Diagnosis Keperawatan
Diagnosis keperawatan yangbisa muncul pada pasien pneumothoraks adalah sbb:- Takut b.d. ancaman terhadap kesejahteraannya sendiri, kesulitan bernapas
- Gangguan pertukaran gas b.d. ketidakseimbangan ventilasi-perfusi, penurunan fungsional jaringan paru
- Nyeri Akut b.d. cedera baru-baru ini, batuk, napas dalam
- Risiko Cedera b.d. kemungkinan komplikasi yang terkait dengan sistem drainase dada tertutup
- Pola nafas tidak efektif b.d. trauma dada
- Takut b.d. kesulitan bernafas
- Gangguan pertukaran gas b.d. kehilangan fungsi efektif paru
- Gangguan ventilasi spontan b.d pernafasan paradoks
Intervensi/Implementasi/Penanganan
Cedera yang mengancam jiwa yang didiagnosis selama evaluasi trauma awal memerlukan intervensi segera.
- Cedera dinding dada sering terjadi pada trauma tumpul toraks, dan sebagian besar ditangani secara non-operatif. Penatalaksanaan awal meliputi pemberian analgesia yang memadai, drainase torakostomi jika diindikasikan, dan perawatan pernapasan, termasuk spirometri insentif. Kontrol nyeri dini dan efektif adalah andalan manajemen dan dicapai melalui pendekatan multimodal. Manajemen nyeri dimulai dengan berdiri asetaminofen dan NSAID dengan opioid diberikan sesuai kebutuhan. Analgesia terkontrol pasien (PCA) dengan opioid hanya efektif jika nyeri lebih parah, tetapi pasien harus dialihkan ke narkotik oral saat mereka membaik secara klinis.
- Flail chest terjadi ketika 3 atau lebih tulang rusuk yang berdekatan patah di setidaknya 2 lokasi. Hal ini menyebabkan gerakan paradoks dari segmen flail selama respirasi. Cedera itu sendiri biasanya bukan penyebab gangguan pernapasan. Kegagalan pernapasan pada pasien ini biasanya disebabkan oleh adanya kontusio paru. Memar paru sendiri biasanya berkembang selama 12 sampai 24 jam pertama setelah cedera, di mana hipoventilasi dan hipoksemia yang memburuk mungkin memerlukan intubasi. Rontgen dada awal biasanya meremehkan sejauh mana kerusakan parenkim paru, dan oleh karena itu pasien dengan kontusio paru harus dirawat dan dipantau secara serial untuk tanda-tanda dekompensasi yang akan datang.

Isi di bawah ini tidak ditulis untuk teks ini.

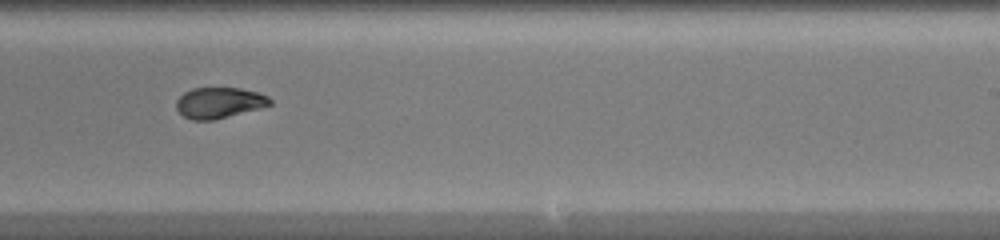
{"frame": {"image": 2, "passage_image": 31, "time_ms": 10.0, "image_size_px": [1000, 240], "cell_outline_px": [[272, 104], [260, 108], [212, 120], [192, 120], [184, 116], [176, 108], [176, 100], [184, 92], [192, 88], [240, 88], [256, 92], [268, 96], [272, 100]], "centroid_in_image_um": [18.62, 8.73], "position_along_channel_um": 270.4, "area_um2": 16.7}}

- Tension pneumothorax adalah diagnosis dugaan ketika pasien datang dengan trauma dada, gangguan pernapasan, dan hipotensi. Pemeriksaan fisik juga akan menunjukkan tanda-tanda klinis tertentu, seperti deviasi trakea dari sisi yang terkena, penurunan atau tidak ada suara napas di sisi yang terkena, dan emfisema subkutan pada sisi yang terkena. Dekompresi segera menggunakan jarum 14-gauge yang ditempatkan di ruang interkostal kedua di garis midklavikula diindikasikan. Setelah di gawat darurat, pasien yang telah menjalani dekompresi jarum di lapangan kemudian harus menjalani pipa torakostomi segera untuk manajemen definitif.

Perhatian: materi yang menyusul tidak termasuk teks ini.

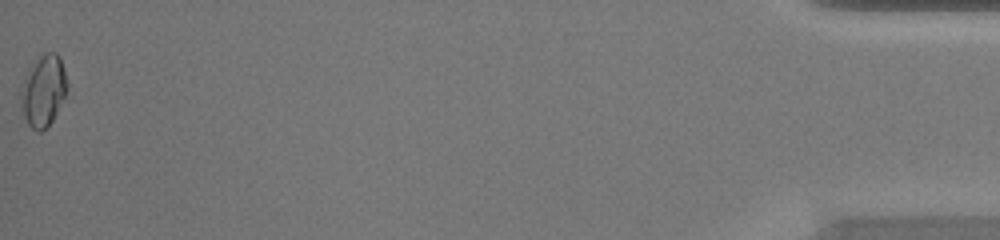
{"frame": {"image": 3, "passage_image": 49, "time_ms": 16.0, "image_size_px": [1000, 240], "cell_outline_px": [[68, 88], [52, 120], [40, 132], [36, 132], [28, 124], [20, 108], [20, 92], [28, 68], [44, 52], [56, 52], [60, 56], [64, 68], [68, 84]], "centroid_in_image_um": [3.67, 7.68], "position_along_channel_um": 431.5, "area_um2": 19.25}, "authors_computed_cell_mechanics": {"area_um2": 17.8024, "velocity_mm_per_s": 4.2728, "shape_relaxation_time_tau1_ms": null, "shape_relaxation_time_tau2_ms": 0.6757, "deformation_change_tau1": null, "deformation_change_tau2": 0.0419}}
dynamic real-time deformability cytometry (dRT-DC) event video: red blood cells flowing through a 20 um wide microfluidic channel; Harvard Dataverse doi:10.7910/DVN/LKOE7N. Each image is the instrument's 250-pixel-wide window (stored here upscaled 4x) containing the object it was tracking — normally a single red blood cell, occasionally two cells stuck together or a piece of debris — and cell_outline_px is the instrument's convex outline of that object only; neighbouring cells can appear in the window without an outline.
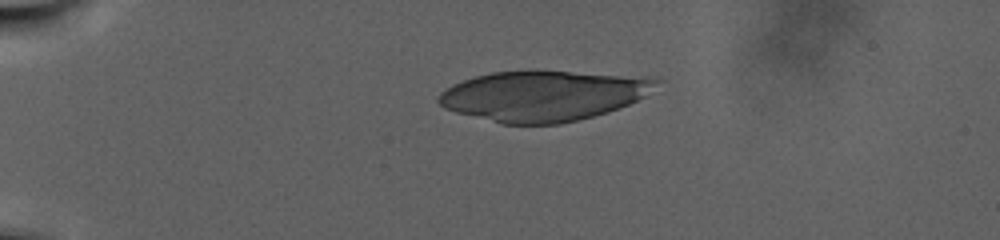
{"species": "human", "species_latin": "Homo sapiens", "temperature_condition": "warm", "stored_images_in_passage": 76, "camera_frame_rate_fps": 3000, "um_per_image_px": 0.085, "donor": {"sex": "male"}, "frame": {"image": 1, "passage_image": 1, "time_ms": 0.0, "image_size_px": [1000, 240], "cell_outline_px": [[664, 80], [644, 96], [628, 104], [608, 112], [560, 124], [500, 124], [456, 112], [444, 108], [436, 100], [440, 92], [452, 84], [476, 76], [492, 72], [532, 68], [536, 68]], "centroid_in_image_um": [46.09, 8.12], "position_along_channel_um": 38.9, "area_um2": 64.16}}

- Hemotoraks masif didefinisikan sebagai lebih dari 1500 mL darah pada populasi orang dewasa. Pada trauma tumpul, paling sering disebabkan oleh fraktur tulang rusuk multipel dengan arteri interkostal yang robek. Namun, perdarahan juga dapat disebabkan oleh laserasi parenkim paru, yang biasanya disertai dengan kebocoran udara. Pada cedera tembus, cedera pembuluh darah besar atau pembuluh darah hilus paru harus dicurigai. Terlepas dari etiologi, hemotoraks masif merupakan indikasi untuk intervensi operatif, tetapi kondisi pasien harus terlebih dahulu distabilkan dengan tabung thoracostomy untuk memfasilitasi re-ekspansi paru.

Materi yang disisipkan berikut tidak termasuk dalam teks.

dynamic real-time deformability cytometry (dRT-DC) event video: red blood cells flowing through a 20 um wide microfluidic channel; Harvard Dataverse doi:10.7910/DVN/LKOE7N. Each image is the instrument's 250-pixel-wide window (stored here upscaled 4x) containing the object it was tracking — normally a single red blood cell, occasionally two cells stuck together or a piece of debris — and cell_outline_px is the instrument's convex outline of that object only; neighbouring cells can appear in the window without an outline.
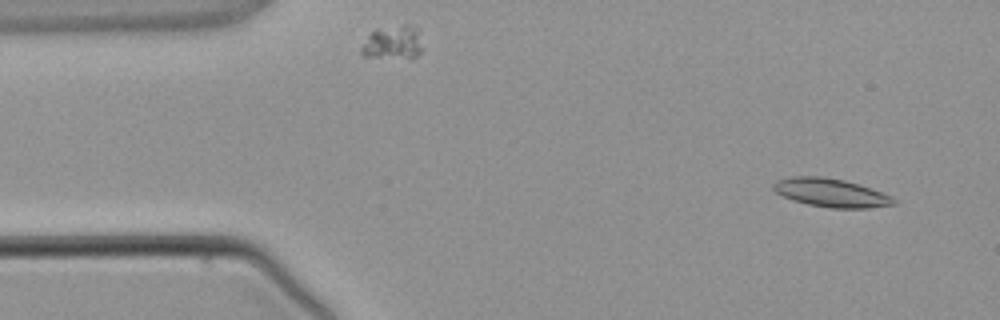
{"species": "common noctule bat (a hibernating species)", "species_latin": "Nyctalus noctula", "temperature_condition": "warm", "stored_images_in_passage": 2, "segment_of_instrument_passage": [2, 2], "camera_frame_rate_fps": 3000, "um_per_image_px": 0.085, "animal": {"sex": "male", "body_mass_g": 21.5, "forearm_length_mm": 52.0}, "frame": {"image": 1, "passage_image": 2, "time_ms": 2.0, "image_size_px": [1000, 320], "cell_outline_px": [[896, 204], [868, 208], [828, 208], [808, 204], [792, 200], [776, 192], [772, 188], [772, 184], [776, 180], [792, 176], [820, 176], [844, 180], [892, 196], [896, 200]], "centroid_in_image_um": [70.59, 16.39], "position_along_channel_um": 14.4, "area_um2": 19.83}}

- Tamponade jantung paling sering terjadi setelah cedera tembus tetapi juga dapat terjadi karena ruptur miokard tumpul, terutama apendiks atrium. Kondisi akut, perdarahan kurang dari 100 mL di ruang perikardial dapat menyebabkan tamponade. Pada pasien dengan hemodinamik tidak stabil, perikardial drain ditempatkan di ruang trauma dengan bantuan USG. Prosedur ini berhasil pada sekitar 80% pasien dan memberikan stabilisasi yang cukup untuk transportasi ke ruang operasi untuk sternotomi.
Referensi
- Edgecombe L, Sigmon DF, Galuska MA, et al. Thoracic Trauma. [Updated 2021 Jun 2]. In: StatPearls [Internet]. Treasure Island (FL): StatPearls Publishing; 2021 Jan-. Available from: https://www.ncbi.nlm.nih.gov/books/NBK534843/
- Ladwig, G. B., Ackley, B. J., & Makic, M. B. (2017). Nursing Diagnosis Handbook- E-Book: An evidence-based guide to planning care (11th ed.). St. Louis, Missouir: Mosby.